The most interesting item in this collection is one of the shortest tracks - and the only digital recording - an orchestration of the Nocturne third movement of the Second String Quartet. There is no indication of who was responsible for the orchestral arrangement. David Gutman - who contributes a new and commendably informative set of notes - seems unsure. He refers to the arrangements by Sargent for strings and Rimsky-Korsakov for violin solo and small orchestra - it is clearly neither of these - and also to an arrangement by Nicholas Tcherepnin which this appears to be. Järvi includes this arrangement in his Borodin collection; and it is very effective. It clearly expects a large romantic orchestra with plenty of romantic violin ‘wash’, and this is not what it receives here from the St Petersburg Camerata, who appear to have no more than two desks of strings in any section.

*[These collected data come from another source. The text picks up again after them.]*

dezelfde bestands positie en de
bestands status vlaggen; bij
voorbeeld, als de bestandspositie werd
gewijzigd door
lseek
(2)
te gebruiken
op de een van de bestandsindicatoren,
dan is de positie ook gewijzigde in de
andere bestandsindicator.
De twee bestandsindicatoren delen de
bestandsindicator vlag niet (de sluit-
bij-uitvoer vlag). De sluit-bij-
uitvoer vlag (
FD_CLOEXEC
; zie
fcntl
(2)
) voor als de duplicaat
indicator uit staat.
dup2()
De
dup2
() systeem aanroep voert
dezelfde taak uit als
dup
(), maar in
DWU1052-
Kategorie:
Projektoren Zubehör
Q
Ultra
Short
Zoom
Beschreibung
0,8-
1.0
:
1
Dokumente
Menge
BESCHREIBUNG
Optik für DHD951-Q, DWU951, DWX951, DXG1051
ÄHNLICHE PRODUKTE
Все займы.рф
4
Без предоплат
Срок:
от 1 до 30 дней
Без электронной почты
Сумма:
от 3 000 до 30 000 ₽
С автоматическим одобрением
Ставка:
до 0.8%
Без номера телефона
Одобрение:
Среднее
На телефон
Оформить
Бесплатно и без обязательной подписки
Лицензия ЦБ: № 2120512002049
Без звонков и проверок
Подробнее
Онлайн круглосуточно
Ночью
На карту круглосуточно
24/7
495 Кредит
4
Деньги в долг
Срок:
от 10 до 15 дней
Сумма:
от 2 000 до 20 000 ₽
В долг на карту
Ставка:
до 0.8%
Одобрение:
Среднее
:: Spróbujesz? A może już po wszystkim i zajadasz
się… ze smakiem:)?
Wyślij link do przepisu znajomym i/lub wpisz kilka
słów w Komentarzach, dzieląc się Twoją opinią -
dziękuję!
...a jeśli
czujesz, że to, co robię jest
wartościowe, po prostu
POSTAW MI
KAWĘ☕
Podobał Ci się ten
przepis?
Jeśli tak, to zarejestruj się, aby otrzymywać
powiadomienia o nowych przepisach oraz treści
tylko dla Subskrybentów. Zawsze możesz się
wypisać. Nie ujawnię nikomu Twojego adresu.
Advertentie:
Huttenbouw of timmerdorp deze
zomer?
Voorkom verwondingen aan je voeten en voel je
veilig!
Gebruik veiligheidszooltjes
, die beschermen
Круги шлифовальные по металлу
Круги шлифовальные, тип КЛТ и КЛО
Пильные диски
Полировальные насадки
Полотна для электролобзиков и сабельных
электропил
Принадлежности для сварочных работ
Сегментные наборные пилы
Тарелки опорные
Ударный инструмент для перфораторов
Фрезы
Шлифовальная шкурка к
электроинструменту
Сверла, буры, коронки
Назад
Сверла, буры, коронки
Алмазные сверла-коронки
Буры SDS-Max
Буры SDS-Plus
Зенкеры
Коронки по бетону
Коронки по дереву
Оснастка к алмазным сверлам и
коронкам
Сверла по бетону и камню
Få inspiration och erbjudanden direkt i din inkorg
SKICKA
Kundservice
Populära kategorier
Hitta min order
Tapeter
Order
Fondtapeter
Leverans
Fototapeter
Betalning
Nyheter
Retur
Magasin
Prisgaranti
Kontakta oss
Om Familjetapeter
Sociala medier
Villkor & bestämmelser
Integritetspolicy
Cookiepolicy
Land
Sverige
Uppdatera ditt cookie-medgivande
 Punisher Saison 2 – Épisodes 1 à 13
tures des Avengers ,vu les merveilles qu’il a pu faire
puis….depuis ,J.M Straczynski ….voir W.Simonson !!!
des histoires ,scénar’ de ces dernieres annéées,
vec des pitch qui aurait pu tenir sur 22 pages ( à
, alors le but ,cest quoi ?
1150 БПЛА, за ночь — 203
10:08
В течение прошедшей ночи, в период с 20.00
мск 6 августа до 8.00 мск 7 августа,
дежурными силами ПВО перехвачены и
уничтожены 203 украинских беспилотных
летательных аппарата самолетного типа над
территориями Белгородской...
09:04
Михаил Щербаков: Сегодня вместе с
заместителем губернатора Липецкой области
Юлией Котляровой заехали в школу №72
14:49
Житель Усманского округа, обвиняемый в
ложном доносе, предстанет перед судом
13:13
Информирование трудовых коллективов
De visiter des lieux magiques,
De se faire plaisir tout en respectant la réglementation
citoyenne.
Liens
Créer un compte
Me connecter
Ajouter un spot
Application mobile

One other minor point: the muted horn solo towards the end is played with what sounds like hand-stopping, and the resulting brassy rasp sticks out unpleasantly like a sore thumb. The performance otherwise is very good and nicely inflected, although no conductor is credited at all.
This one track of interest is not sufficient to commend this reissue. There any many other recordings of these works, and many better ones at that.
Paul Corfield Godfrey
There any many other recordings of these works, and many better ones at that.